Familiar melody, low grunts. Melody, grunts. Charlie was singing in the shower, a tune I knew I should be able to identify. He sung the bars with the tune on key, with that sweet lilt his voice has when he is not being asked to speak and to produce language on command.
That strain in his voice—-reflective of the tumult of worry-waves inside—was loud and clear as we drove home this evening. “Daddy bue blanket,” said Charlie. Remembering how me saying a few too many “green squishy ball‘s” two weeks ago had only stoked Charlie’s anxiety over getting home to find his favorite object, I only echoed Charlie once or twice.
“Daddy bue bankett,” said Charlie, stern and insistent; I remembered driving home from the dentist a week and a half ago. He did not say any words, just noises, and then he was flailing all over the back seat. Driving home on a cold dark night, I preferred not for that to happen, especially as today had been a tough one for Charlie at school. He had cried in the morning, he had called for “California” and his grandparents (whose Cantonese names, Gong Gong and Po Po, Charlie used always to say when he was upset), he had calmed mid-morning, he had cried and moaned and clutched his stomach for a long while. His teacher called me as I sat grading Latin quizzes in my office: A bad stomachache? Too much greasy chicken last night? It was good to talk about it on the spot.

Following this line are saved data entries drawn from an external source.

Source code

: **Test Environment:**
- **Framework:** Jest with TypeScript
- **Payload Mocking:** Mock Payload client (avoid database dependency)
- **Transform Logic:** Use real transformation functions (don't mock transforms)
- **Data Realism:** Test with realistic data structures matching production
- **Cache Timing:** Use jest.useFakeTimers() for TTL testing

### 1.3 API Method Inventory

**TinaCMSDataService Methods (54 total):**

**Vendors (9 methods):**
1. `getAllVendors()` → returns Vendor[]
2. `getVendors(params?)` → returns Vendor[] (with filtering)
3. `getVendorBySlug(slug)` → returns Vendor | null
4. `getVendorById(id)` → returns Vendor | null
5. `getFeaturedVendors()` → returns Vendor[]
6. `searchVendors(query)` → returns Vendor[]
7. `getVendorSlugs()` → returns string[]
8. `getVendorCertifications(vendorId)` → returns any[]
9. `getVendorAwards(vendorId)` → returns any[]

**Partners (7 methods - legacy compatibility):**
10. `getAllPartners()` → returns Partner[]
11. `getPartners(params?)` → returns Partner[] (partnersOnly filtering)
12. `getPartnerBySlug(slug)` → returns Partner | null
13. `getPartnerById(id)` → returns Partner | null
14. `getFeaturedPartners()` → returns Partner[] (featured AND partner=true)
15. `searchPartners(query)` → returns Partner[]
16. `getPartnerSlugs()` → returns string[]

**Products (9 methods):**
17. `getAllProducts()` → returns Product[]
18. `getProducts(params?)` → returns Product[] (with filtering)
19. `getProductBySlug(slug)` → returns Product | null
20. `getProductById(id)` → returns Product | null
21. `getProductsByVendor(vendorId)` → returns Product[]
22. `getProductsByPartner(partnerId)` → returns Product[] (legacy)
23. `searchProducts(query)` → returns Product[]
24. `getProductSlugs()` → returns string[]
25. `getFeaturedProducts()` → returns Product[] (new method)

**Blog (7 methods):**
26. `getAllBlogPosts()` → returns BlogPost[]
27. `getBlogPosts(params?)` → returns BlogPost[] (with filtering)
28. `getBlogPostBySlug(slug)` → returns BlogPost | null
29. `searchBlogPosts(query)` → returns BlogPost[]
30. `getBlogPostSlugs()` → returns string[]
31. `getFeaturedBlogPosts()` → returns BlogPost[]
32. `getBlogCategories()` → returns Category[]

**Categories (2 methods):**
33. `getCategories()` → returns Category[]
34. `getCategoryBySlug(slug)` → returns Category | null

Charlie rode the bus home fine and had no qualms to go for a walk in the cold. He was quick as ever to get in the black car for a ride, but then his worry returned as we drove home.

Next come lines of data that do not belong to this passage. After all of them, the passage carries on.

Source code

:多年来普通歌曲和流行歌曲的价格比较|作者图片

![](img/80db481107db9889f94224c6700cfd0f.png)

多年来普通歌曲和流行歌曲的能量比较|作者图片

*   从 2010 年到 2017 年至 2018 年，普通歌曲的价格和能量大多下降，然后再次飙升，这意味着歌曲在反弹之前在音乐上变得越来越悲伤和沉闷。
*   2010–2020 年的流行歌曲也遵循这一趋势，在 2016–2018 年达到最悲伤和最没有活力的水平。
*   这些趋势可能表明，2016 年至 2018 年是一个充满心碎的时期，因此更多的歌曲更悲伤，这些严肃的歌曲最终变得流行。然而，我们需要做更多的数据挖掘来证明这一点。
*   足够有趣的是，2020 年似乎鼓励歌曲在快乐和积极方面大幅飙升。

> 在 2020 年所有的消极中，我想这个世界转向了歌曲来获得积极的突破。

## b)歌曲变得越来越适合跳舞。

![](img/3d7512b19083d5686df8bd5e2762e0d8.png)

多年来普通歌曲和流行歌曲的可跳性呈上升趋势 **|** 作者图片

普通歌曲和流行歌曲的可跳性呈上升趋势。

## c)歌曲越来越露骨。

I kept my hands on the steering wheel, the music playing, my own words few.
“DADDY BUE BANKETT.” (Perfectly clear, strain very evident.)
At least one of us could relax a bit more when we got off the highway and headed to our house. Charlie ran in. By the time I was inside, he was smiling and wearing his blanket like a cape around the house. He left it on his bed while showering, and singing.
Now in harmony, now a husky grunt, By the rivers of Babylon / where we sat down…..
Familiar melody, low grunts. Song then wail. Grin then grimace. Then the melody, again.
That’s how it is, one moment from the next, on any old Autismland day, a long series of call and response, of words from our mouths, and meditations in our hearts.